Since Dana Scott has very good taste, his emphasis was on the algebraic properties of his model construction, and so he quickly moved from complete lattices to domain theory.
But this also meant that he laid out the path for people to look at other ways of obtaining universal domains. One super-important approach was pioneered by Maurice Nivat and the "Dutch school" of denotational semantics in the late 1970s and early 1980s, where instead of domains people looked at metric spaces and Banach's theorem. Bakker and Zucker's 1982 paper is still quite readable is a still-readable account of the early thinking on this topic, and it reached a mature form with the work of America and Rutten.

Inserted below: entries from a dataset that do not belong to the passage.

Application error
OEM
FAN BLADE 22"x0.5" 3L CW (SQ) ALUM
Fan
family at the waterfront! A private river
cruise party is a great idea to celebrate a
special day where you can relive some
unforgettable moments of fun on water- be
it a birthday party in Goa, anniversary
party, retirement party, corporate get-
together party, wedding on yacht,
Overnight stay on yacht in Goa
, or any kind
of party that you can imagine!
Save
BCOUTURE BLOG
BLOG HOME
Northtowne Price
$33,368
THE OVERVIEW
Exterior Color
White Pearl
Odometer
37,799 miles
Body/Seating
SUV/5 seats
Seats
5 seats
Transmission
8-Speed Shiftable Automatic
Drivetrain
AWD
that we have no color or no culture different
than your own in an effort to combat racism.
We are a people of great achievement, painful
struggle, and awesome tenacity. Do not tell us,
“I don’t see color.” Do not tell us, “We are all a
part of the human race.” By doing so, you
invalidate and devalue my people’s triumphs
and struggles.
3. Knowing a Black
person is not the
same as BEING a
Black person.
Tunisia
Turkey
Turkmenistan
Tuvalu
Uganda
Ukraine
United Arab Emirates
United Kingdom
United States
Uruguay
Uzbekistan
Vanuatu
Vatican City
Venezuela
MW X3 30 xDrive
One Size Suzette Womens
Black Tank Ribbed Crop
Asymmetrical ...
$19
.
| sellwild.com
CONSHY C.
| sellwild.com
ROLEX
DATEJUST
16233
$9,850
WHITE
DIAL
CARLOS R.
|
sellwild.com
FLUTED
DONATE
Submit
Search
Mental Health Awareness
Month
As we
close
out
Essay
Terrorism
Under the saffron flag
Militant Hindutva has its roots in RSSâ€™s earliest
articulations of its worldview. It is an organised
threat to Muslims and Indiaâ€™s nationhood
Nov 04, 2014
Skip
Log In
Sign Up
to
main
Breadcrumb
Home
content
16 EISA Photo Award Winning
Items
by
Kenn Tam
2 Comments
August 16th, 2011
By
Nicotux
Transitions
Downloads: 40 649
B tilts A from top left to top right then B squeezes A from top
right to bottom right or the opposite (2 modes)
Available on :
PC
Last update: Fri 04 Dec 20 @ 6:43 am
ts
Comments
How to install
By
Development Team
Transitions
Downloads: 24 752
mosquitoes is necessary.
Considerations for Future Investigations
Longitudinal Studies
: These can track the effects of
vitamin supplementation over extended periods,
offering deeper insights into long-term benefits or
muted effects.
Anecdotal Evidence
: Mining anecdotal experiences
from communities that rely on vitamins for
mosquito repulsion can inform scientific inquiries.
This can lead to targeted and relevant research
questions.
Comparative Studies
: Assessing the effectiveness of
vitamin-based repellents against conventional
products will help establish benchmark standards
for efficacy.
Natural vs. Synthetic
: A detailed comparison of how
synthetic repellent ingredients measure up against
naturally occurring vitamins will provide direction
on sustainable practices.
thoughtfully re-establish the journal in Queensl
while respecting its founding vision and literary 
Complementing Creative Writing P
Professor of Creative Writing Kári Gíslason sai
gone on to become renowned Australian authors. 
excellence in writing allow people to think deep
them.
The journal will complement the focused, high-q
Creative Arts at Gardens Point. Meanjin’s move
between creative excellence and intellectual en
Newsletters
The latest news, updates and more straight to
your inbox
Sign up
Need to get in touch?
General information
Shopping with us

This technique still extremely heavily used today, except for various reasons we have renamed it "step-indexing". This is the key technical mechanism which lets us apply universal domain constructions to give a good semantics to assembly language, because the ability to pun data and code by setting the PC and jumping needs the same mathematical machinery as interpreting the untyped lambda calculus.
This point about the equivocation of code and data in assembly language holds more generally. For example, Löb's theorem can be understood as a modal variant of the derivation of the Y-combinator, illustrates how the interaction of self-reference and quotation resembles the ideas behind the D∞-style structure. This idea hasn't been worked out as nicely as New and Ahmed worked things out for gradual types, but what's a blog post without a provocation to future research?
Thinking of "typed versus untyped languages" sort of misses the point, theoretically. We can neither pull them apart, nor do we really want to. To quote Heraclitus (as translated by Kathleen Freeman):
They do not understand how that which differs with itself is in agreement: harmony consists of opposing tension, like that of the bow and the lyre.